TASK TO COMPLETE: Continue the primer on intellectual property rights and agricultural biotechnology, picking up right after its final sentence.

SOURCE TEXT:
──────
IFPRI 1999-2000 Annual Report (Primer: Intellectual Property Rights and Agricultural Biotechnology)
2000-2001 IFPRI Annual Report  

2000-2001
ANNUAL REPORT
Biotechnology: Two Perspectives

A Primer on Intellectual Property Rights and Agricultural Biotechnology

by Philip G. Pardey, Brian D. Wright, and Carol Nottenburg

Intellectual property refers to products of the mind. Inventions, computer programs, publications, videotapes, and music are all examples of intellectual property. Intellectual property rights afford a time-limited legal protection to artistic, scientific, technological, or economic products. Copyrights, trademarks, design patents, utility patents, plant patents, plant breeders' rights, and trade secret laws are some of the ways of protecting intellectual property rights. The type of intellectual property to be protected and the legal and administrative system of the country where the right is being sought affect the extent of rights, such as the scope of the protection and the geographical limits to and duration of the rights.

In plant breeding, patents and plant breeders' rights have generally been the most important forms of intellectual property protection. As the biotechnological revolution unfolds, however, copyrights are becoming more important because the databases that hold information about plant genes can often be copyrighted. Such copyrights do not, however, affect trade in products developed using the protected information. U.S. state trade secret laws have been used to protect in-house breeding materials such as the inbred lines of maize used as parents of hybrids, but these laws do not protect against independent discovery or reverse engineering of products by their purchasers. Hence, patents afford stronger protection than trade secret law for innovation embodied in products. Trademarks are used for the protection of brand names of biotechnologies, such as Monsanto's Roundup ReadyJ technology or Aventis's Liberty7 and LibertyLink7 technologies. Trademarks only protect the names and other symbols denoting products or technologies, not the technologies themselves.
──────
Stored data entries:
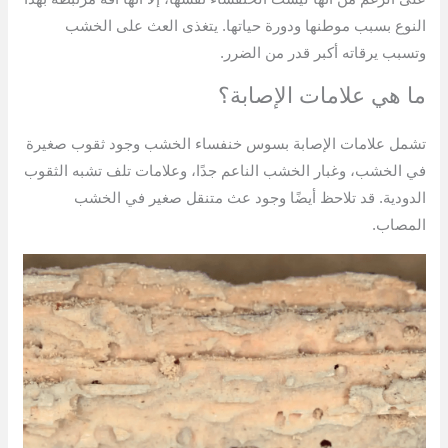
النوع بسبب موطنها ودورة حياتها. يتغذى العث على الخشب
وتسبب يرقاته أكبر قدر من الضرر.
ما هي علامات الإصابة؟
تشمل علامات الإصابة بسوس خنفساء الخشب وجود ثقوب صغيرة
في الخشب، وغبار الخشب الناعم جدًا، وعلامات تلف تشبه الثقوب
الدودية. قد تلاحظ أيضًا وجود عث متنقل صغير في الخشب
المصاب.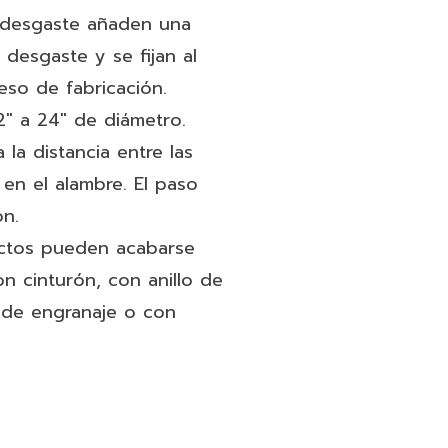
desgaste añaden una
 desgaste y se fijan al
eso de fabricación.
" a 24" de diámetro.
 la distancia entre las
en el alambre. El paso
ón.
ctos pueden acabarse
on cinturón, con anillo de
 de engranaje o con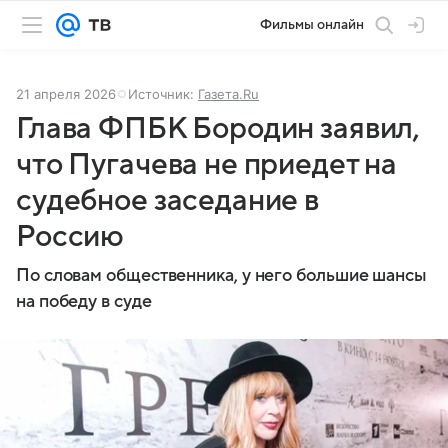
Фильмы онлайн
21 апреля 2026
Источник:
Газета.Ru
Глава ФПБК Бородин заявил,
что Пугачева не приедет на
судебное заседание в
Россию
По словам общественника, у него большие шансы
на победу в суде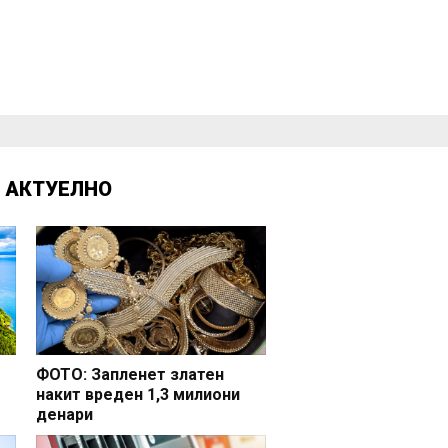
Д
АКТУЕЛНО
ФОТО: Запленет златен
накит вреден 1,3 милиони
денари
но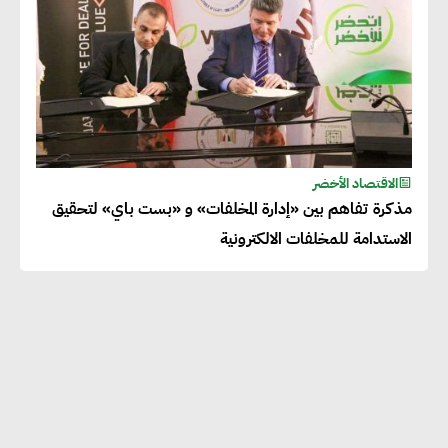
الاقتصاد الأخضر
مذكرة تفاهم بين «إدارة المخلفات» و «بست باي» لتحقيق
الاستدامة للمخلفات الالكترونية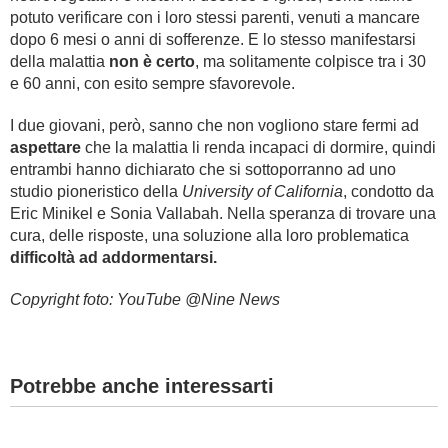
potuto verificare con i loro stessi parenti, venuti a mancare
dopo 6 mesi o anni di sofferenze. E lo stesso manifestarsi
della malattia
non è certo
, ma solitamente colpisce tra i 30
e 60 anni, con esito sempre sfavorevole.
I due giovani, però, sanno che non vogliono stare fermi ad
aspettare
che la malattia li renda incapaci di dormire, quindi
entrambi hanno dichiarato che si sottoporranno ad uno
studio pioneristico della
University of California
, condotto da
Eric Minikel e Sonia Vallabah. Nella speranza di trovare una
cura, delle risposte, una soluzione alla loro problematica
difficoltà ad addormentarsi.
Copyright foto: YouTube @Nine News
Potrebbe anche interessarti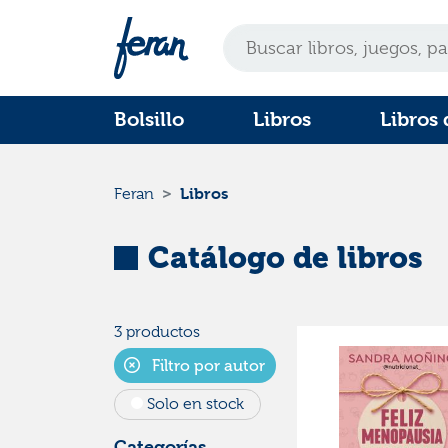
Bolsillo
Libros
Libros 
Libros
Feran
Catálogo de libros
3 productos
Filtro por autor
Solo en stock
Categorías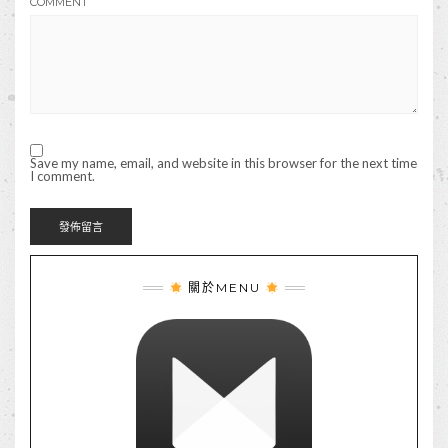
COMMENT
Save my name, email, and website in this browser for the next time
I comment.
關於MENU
──────
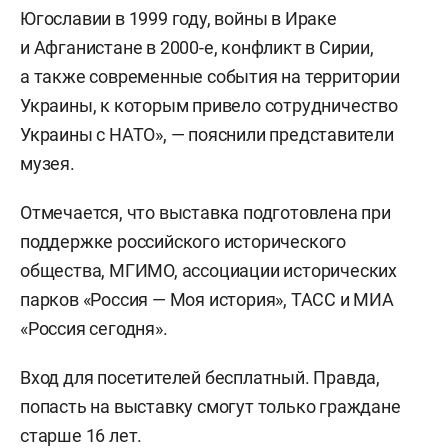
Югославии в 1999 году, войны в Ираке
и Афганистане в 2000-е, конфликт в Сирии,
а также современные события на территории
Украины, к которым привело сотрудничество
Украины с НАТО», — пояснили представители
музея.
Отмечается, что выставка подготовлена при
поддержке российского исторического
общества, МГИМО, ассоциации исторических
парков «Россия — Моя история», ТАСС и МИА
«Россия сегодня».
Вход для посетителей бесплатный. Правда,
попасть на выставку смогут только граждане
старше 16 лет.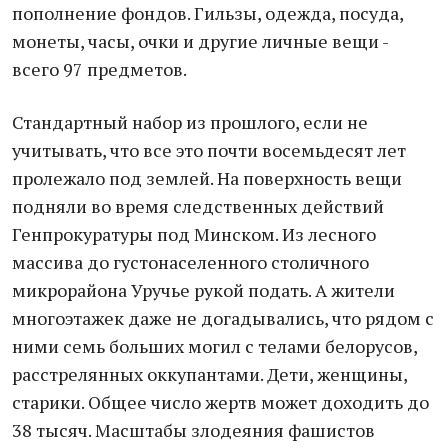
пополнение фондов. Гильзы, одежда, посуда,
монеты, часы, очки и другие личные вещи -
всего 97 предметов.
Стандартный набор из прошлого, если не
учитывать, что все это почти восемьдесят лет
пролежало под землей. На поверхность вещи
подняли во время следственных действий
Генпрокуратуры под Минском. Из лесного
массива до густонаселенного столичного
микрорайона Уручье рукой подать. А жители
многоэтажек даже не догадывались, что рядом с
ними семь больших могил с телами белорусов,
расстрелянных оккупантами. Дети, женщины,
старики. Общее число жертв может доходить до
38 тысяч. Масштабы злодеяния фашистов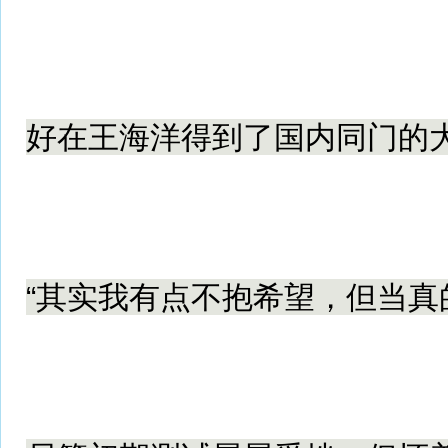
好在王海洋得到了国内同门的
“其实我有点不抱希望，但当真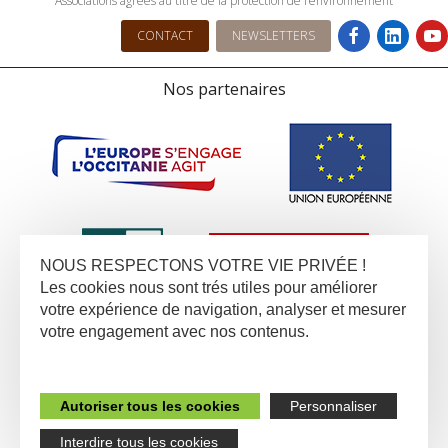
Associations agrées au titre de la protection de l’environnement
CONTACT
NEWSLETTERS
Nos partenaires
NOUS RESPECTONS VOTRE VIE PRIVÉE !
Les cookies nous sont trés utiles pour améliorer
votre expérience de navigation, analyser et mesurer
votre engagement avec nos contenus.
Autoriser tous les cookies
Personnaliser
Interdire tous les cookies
──────
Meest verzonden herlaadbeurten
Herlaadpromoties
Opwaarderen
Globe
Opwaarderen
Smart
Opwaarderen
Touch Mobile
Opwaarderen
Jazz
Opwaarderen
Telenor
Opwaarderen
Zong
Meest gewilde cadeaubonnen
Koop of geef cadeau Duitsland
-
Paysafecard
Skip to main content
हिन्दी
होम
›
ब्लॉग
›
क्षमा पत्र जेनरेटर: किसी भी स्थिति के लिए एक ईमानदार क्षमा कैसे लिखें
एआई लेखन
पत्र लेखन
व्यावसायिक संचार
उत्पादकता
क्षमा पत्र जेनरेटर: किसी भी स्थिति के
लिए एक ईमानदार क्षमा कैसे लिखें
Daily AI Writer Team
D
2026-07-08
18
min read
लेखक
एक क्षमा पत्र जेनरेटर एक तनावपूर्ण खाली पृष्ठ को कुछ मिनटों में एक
──────
TASK RESPONSE:
PATENTS
The patent right is generally considered the most powerful tool in the intellectual property system, enabling the patent holder to exclude all others from making, using, selling, or offering to sell the invention in the country that granted the patent right or importing it into that country, if it is made elsewhere, for as long as the patent remains valid. To be patentable, an invention must satisfy the criteria of novelty, nonobviousness, and utility or industrial application. In addition, an inventor is required to describe the invention to the public in a manner sufficiently clear and complete for the invention to be reproduced by another person skilled in the art.

While many member countries of the World Trade Organization are still in the process of implementing a protection system for plants, the United States and Europe have led the way in allowing utility patents for plants, particularly for transgenic plants. In 1985, the U.S. Patent Office Board of Appeals ruled that asexually and sexually propagated seeds, plants, and tissue culture could be protected by utility patents. More recently, the European Patent Office has held that transgenic methods and plants are not per se unpatentable.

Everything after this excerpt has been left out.